Members of council praised, for the most part, the action plan. Coun. Ben Geselbracht said he was heartened to see the level of detail and said he’s “anxious to get going” to try to connect 100 per cent of people experiencing homelessness with access to services.
“It’s really important for the community to know that we do have a plan set up that is well-thought-out, it’s financially costed out, the organization [is] structured out and it’s a matter of supporting that plan moving forward to make it happen,” he said.
Coun. Sheryl Armstrong said everything in the action plan was previously attempted a decade ago with the Safer Nanaimo committee and hopes this time there will be more specialized supports and more health and mental health resources.
“There’s nothing new in [this] report. Nothing,” she said. “And what happened [last time] is there was a lack of commitment from partners, so it started to drop off.”
Council voted to extend the mandate of the health and housing task force and ask for a staff report and recommendations on adoption and implementation of the action plan, but later in the meeting, Coun. Tyler Brown, against staff’s recommendation, motioned to allot $380,000 annually for the action plan implementation, as well as $100,000 previously earmarked for a drop-in centre for people experiencing homelessness.

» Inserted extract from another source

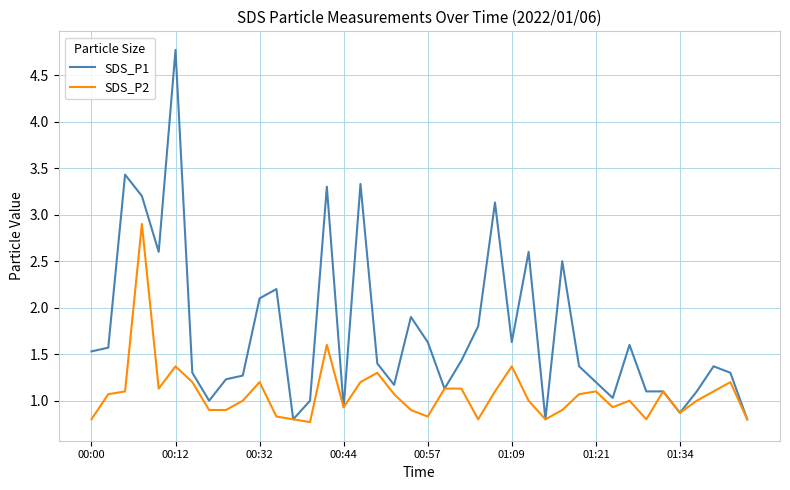

What is the lowest value of the SDS_P2 series?

0.8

City chief administrative officer Jake Rudolph had suggested the city make preliminary requests to Island Health and B.C. Housing “because ultimately the lion’s share of the funding will have to come from those agencies, not us or the service providers.”
He said the City of Kelowna, with a similar homelessness action plan, spends $150,000 a year on co-ordination, though it also has a social development manager on staff.
Some members of council preferred to wait until the new year to commit to funding the action plan. Coun. Ian Thorpe suggested Brown’s motion was made in haste and Mayor Leonard Krog said there’s no need to commit money now to send a signal when the action plan hasn’t even been officially received by council.
“We haven’t decided on the model, we haven’t discussed this with the potential partners in all of this,” Krog said. “With great respect, there’s lots of ways to send a signal, but I’m not going to send a signal … with hundreds of thousands of dollars of the people’s money that I don’t have to commit to spending.”
The majority of council, however, was prepared to set aside money. Coun. Erin Hemmens called it “pragmatic” to provide secure funding to the portfolio and Coun. Zeni Maartman argued passionately to support the health and housing action plan with an immediate funding commitment.
“We have people that we are displacing from fires in their tents to parks where people don’t want to go because they don’t feel safe,” she said. “We need to make this investment, we need to do it now and if things don’t work out or if things change, then we’ll change it then. But right now, I want a statement made that we’re doing everything we can for our brothers and sisters that are in the street and I hope that sometime soon we have a conversation of what we can do for them now, too.”
Council voted 5-4 to put $380,000 annually toward implementation of the health and housing action plan, with Thorpe, Krog, Armstrong and Coun. Jim Turley opposed.